I’ve spent the past couple of weeks trying to randomly select 300 websites from a There were only a couple of restrictions I placed on the selection:
  1. The website’s root URL not redirect the crawler to a URL that is on a different host. If it does, the new URL should replace the old website URL.
  2. The website’s root URL should not appear to be a splash page for a website on a different host or indicate that the website has moved to a different host. If it does, the new URL should replace the old website URL.
  3. The website should not have all of its contents blocked by robots.txt. If some directories are blocked, that’s ok.
  4. The website’s root URL should not have a noindex/nofollow meta tag which would prevent a crawler from grabbing anything else on the website.
  5. The website should not have any more than 10K resources.

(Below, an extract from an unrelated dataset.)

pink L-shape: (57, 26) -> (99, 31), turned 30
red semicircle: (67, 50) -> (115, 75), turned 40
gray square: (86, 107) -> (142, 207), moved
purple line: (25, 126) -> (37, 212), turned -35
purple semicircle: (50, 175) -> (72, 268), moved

The restrictions seem very straightforward, but in practice they are very time consuming to enforce. Requirement 2 requires me to manually visit the site. Did I mention not all the sites are in English? That makes it even more difficult. Requirement 3 means I have to manually examine the robots.txt. Req. 4 requires manually examination of the root page, and req. 5 means I have to waste several days crawling a site before I know if it is too large or not.

I guess I could build a tool for req 3 and 4, but I’m not in the mood.

Anyway, I ended up making about 50 replacements (at least) and starting my crawls over again. Now I finally have 300 websites that meet my requirements.

In the past I’ve used Wget to do my crawling, but I’ve decided to use Heritrix since it has quite a few useful features missing from Wget. But Heritrix isn’t perfect. I made a suggestion that Heritrix show the number of URLs from each host remaining in the frontier when examining a crawl report:

Right now it is very difficult to tell if a host has been completely crawled or not. I would love to work on this myself, but I just don’t have the time right now. Maybe I'll get a student to work on this next time I'm teaching. ;)

The other difficulty with Heritrix is in extracting what you have crawled. I will need to write a script that will build an index into the ARC files so I can quickly extract data for a website. Since all the crawl data is merged into a series of ARC files, it is really difficult to throw away crawl data for a website you aren’t interested in. I could write a script to do it, but at this point it’s not worth my time.

Anyway, crawling is a very error-prone and difficult process, but I can’t wait to teach about it when I return to Harding! (I'm really getting the itch to get back in the classroom.)